There are privileges to being the youngest, mostly that nobody’s watching you so much as they did the others, but you get the lesser this and the ugly that and the worn out shoes and later, when you’re older, you know it was more serious than just nobody watching because there’s hardly any evidence of your existence, just a few school photographs all those faces like a jar of spilled buttons, no saved artwork not even that bird, no awards, no heroes.
Good thing we had Mary Pilgrim for a neighbour and her dog Em which looks weird on the page so I’ll try it another way.
Mary lived alone, her house had that smell, not exactly bad but significant. I’d stand just inside the door while she got M’s leash and off we’d go and no matter what every time I turned around she was at the window so I’d spin M around so he could see or I guess more so she could.
Funny how even when somebody’s smaller than a dot you still know they’re smiling.
And the smile kind of hung between us if you know what I mean, like when Todd her son was still alive we’d have the can-to-can line between our windows so we could talk in the night just like Huck Finn and Tom Sawyer.
Anyway me and M most times we’d be gone all day. I don’t know how much Mary knew about my house, that there wasn’t much to eat or a properly set table, but she’d always pack us a lunch and it was a feast including sandwiches, cheese in a red wax shell like an egg, carrots, apples and oranges all of which I shared 50-50 with M except he didn’t swallow the oranges so those I kept for myself.
People described our family as a broood, but I didn’t care about any of it, you know that? Didn’t give a hoot. I suppose I would have had I been hungry but what with Mary giving me all those lunches and quick snacks when I dropped M off so when I went back home, my brothers playing poker at the kitchen table my mother asleep on the couch my dad in bed with his stomach, I’d just go to my room, do homework or draw or maybe just moon out the window, look at those four black squares in Mary’s upstairs.
And I didn’t care about the boots or the shit coats or any of that, I think I knew it was all temporary, I used to have I just need to make it through today on repeat, but what got to me most is silly, I know, but it was all the white ice was always gone.

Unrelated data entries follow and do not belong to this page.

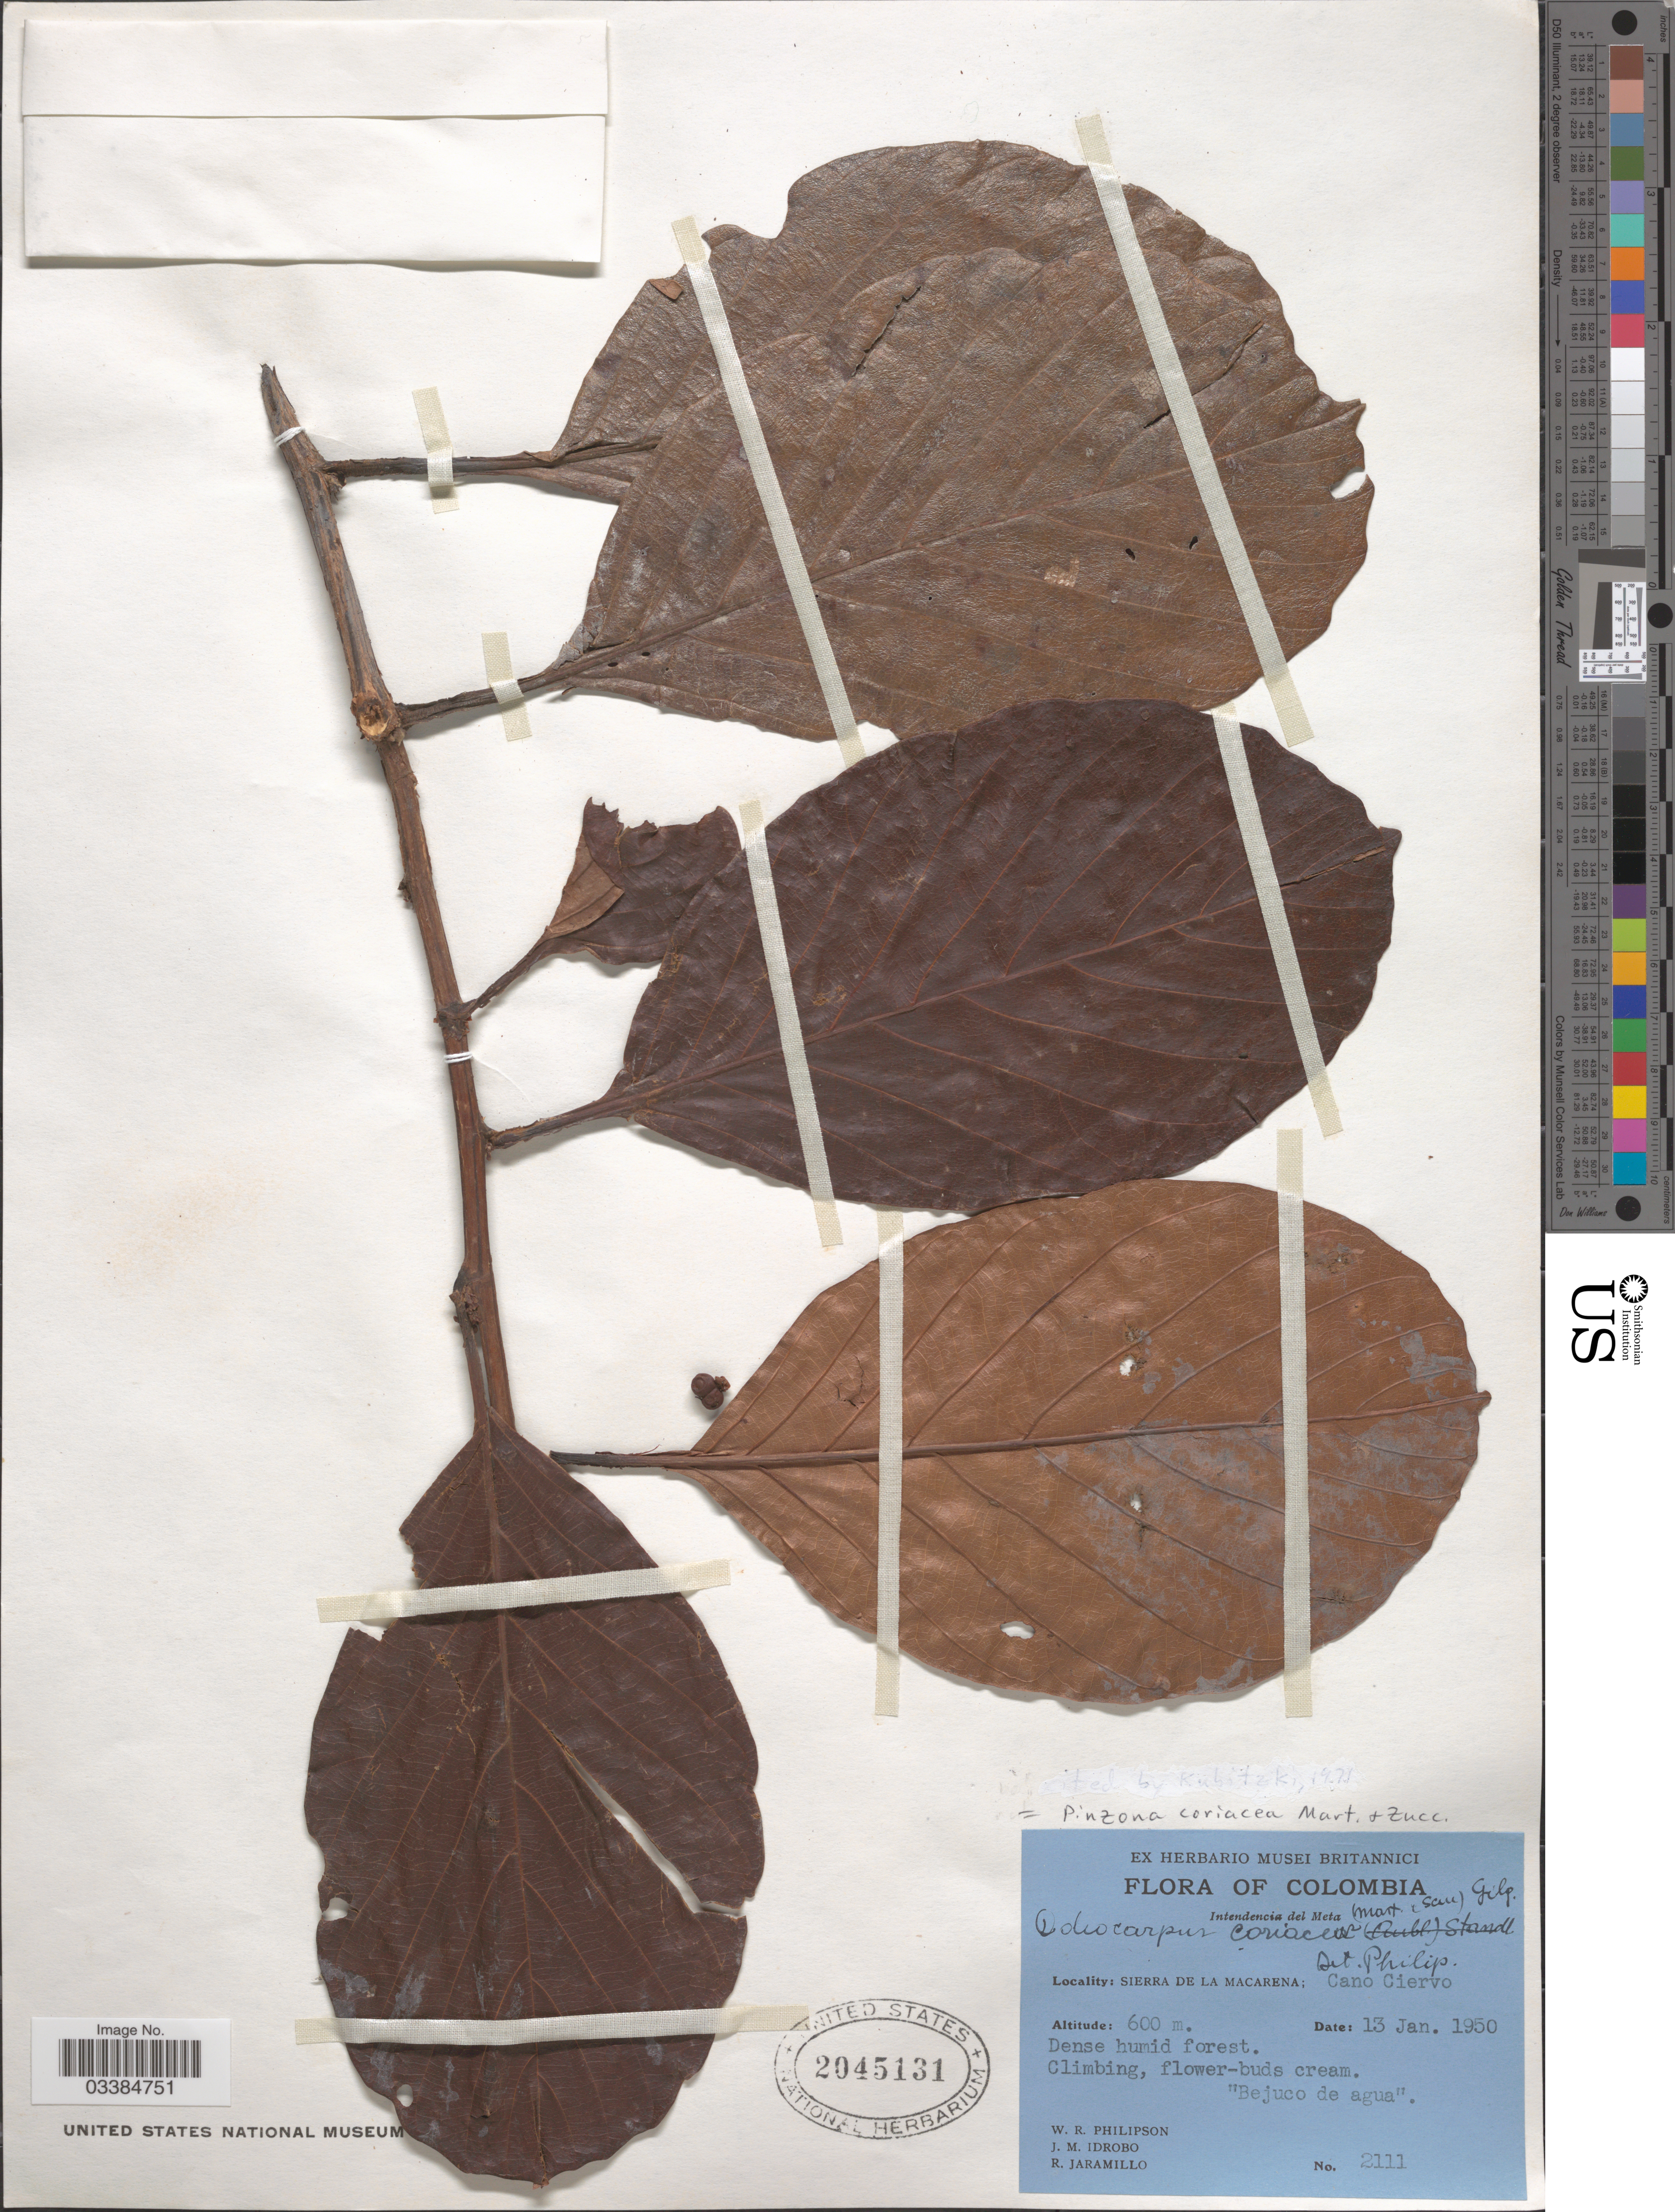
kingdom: Plantae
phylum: Tracheophyta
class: Magnoliopsida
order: Dilleniales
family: Dilleniaceae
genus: Pinzona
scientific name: Pinzona coriacea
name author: Mart. & Zucc.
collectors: W. R. Philipson, J. M. Idrobo & R. Jaramillo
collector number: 2111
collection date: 1950-01-13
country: Colombia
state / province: Meta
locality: Intendencia del Meta, Sierra de La Macarena; Cano Ciervo.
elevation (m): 600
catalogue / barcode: US 2045131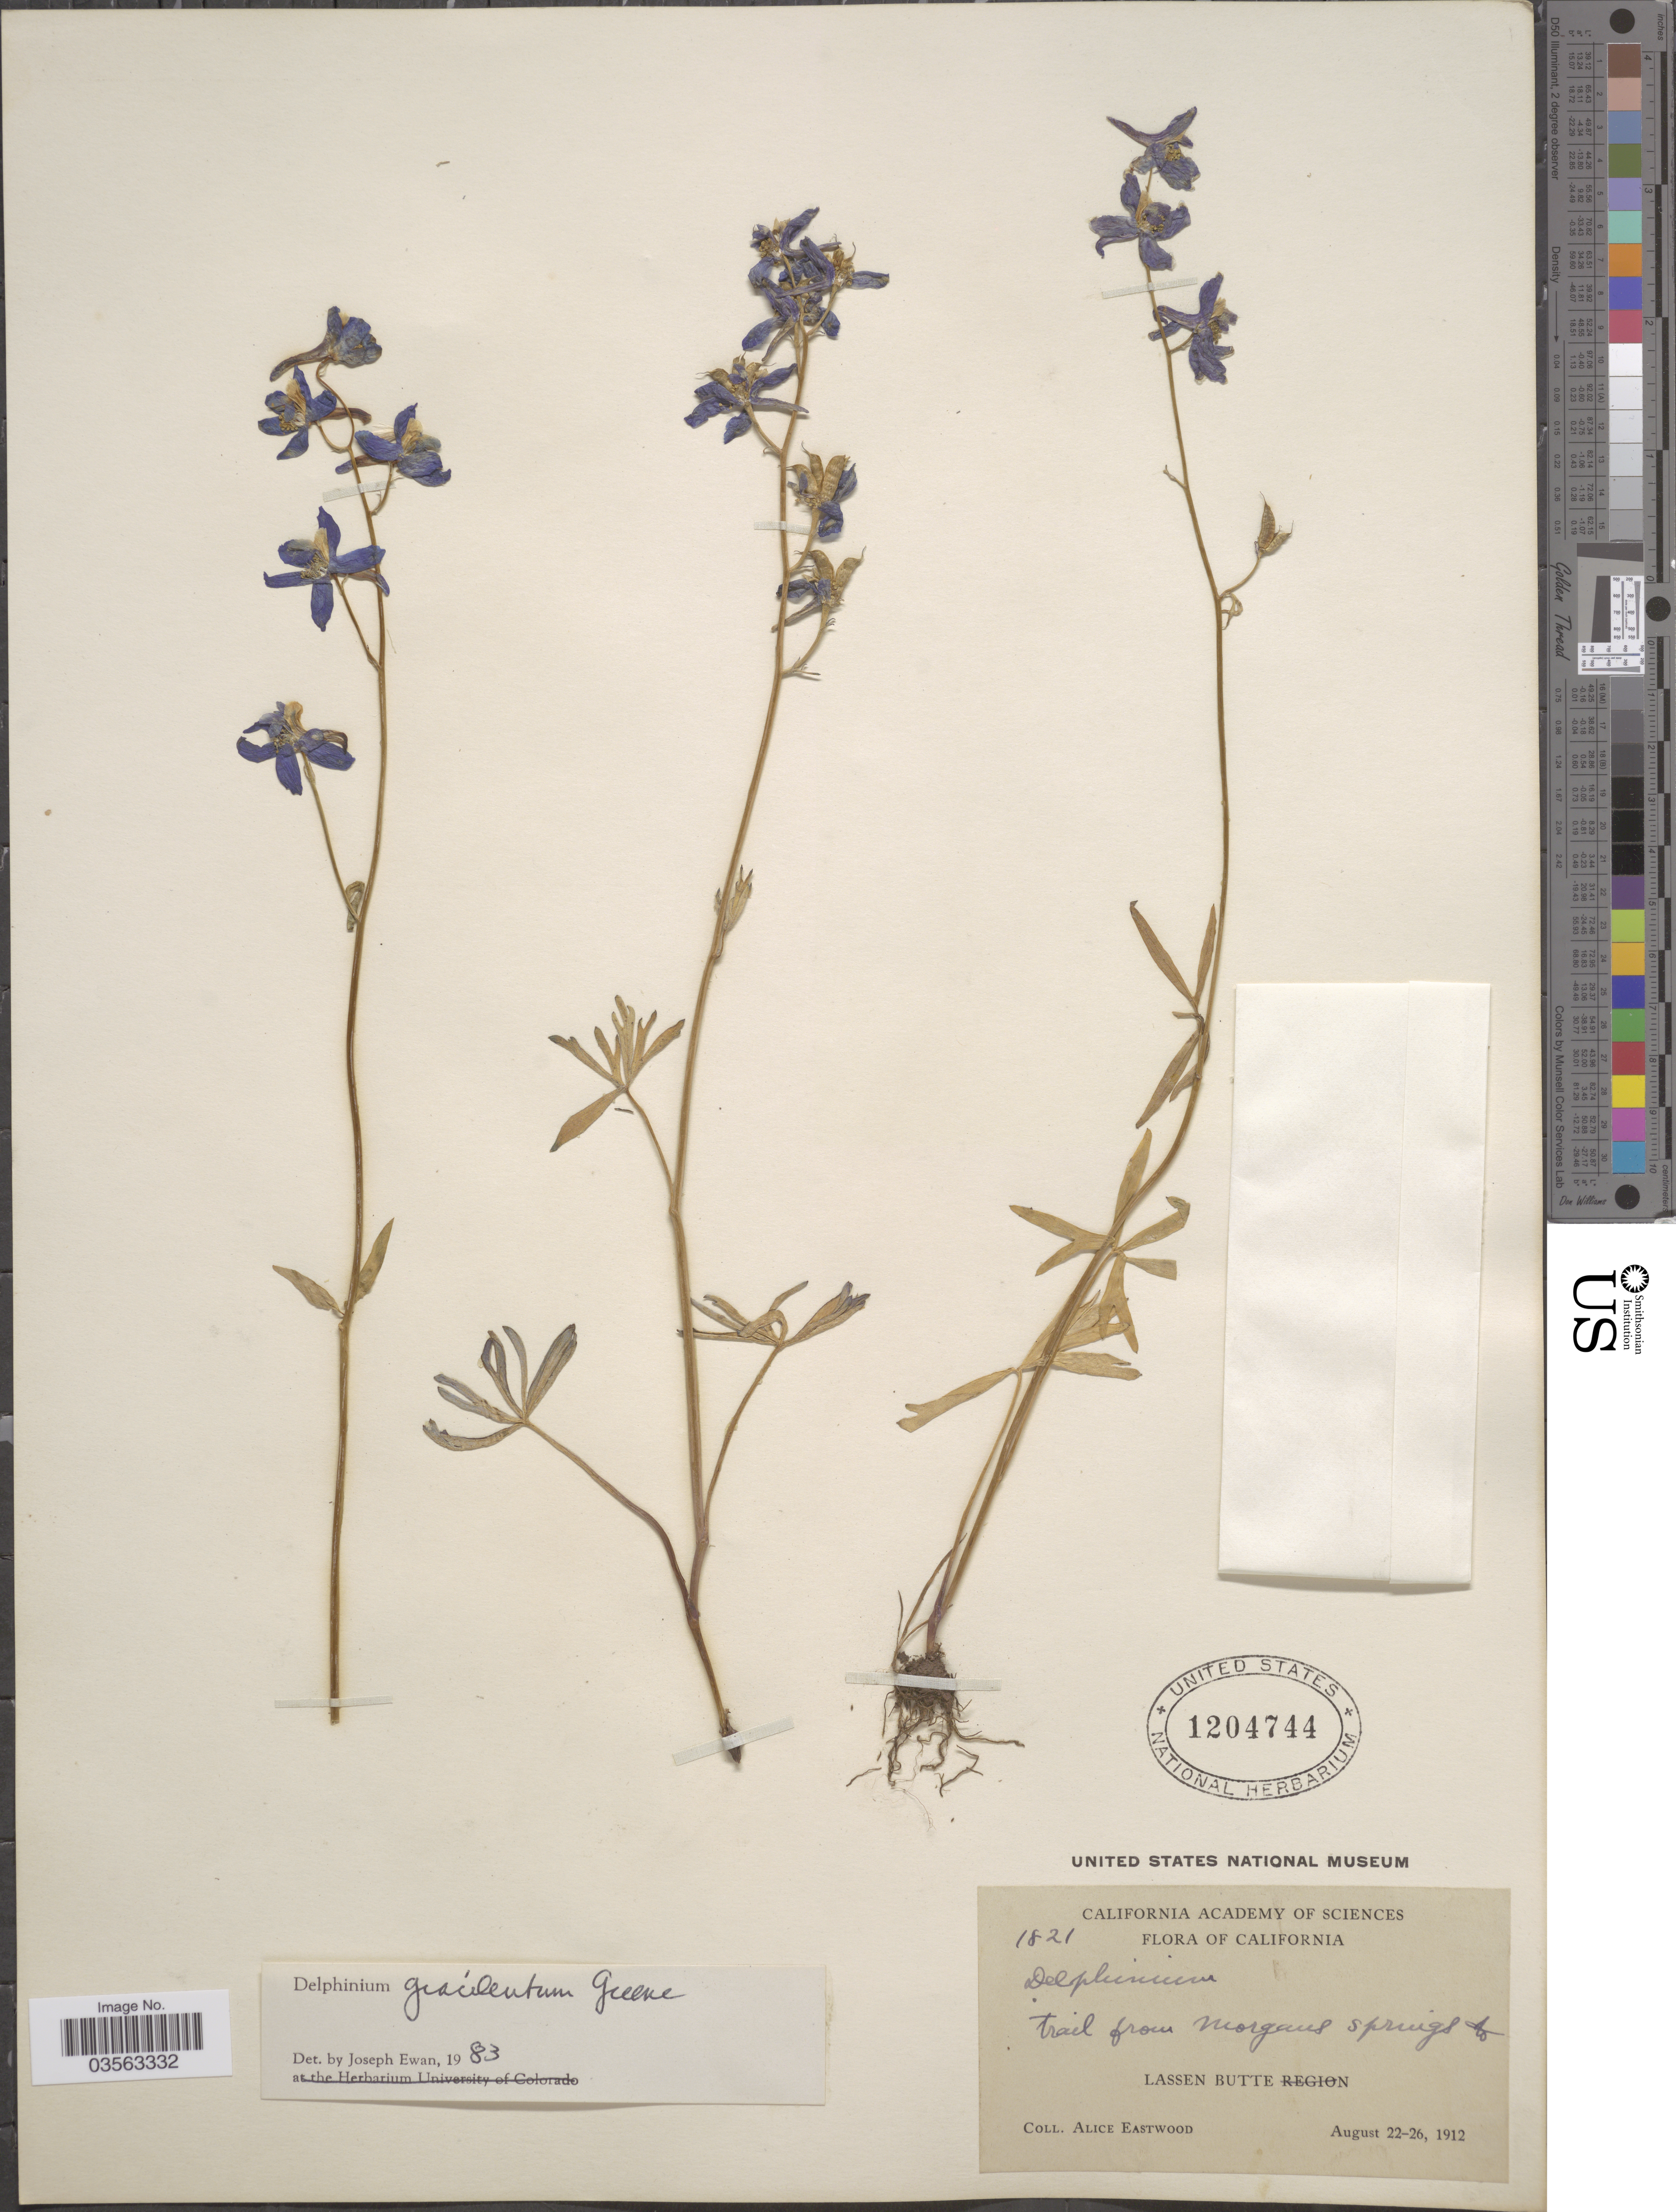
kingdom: Plantae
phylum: Tracheophyta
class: Magnoliopsida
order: Ranunculales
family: Ranunculaceae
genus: Delphinium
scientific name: Delphinium gracilentum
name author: Greene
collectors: A. Eastwood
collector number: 1821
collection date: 1912-08-22/1912-08-26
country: United States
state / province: California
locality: Trail from Morgans springs to Lassen Butte.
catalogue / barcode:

My brothers knew I liked it and the fucking brood of them would go out smash it all before I went to get M so it was a rare thing to find any fresh and I’d – well me and M – we’d go into the forest looking for it, and it’s not like it would just be there, no, you had to sort of plant it if you know what I mean, like you’d walk in nearly frozen mud so next time maybe there’d be a layer of it where your foot sank.
So sometimes me and M we’d come across perfect bubbles of it like a present, and I’d relish it, feel it under my boots, listen to the crackle fill the forest, watch M’s ears, and then always I’d leave – and this is where things get a little too much but it's how it went – I’d leave about half for Todd who liked it just as much as me if not more.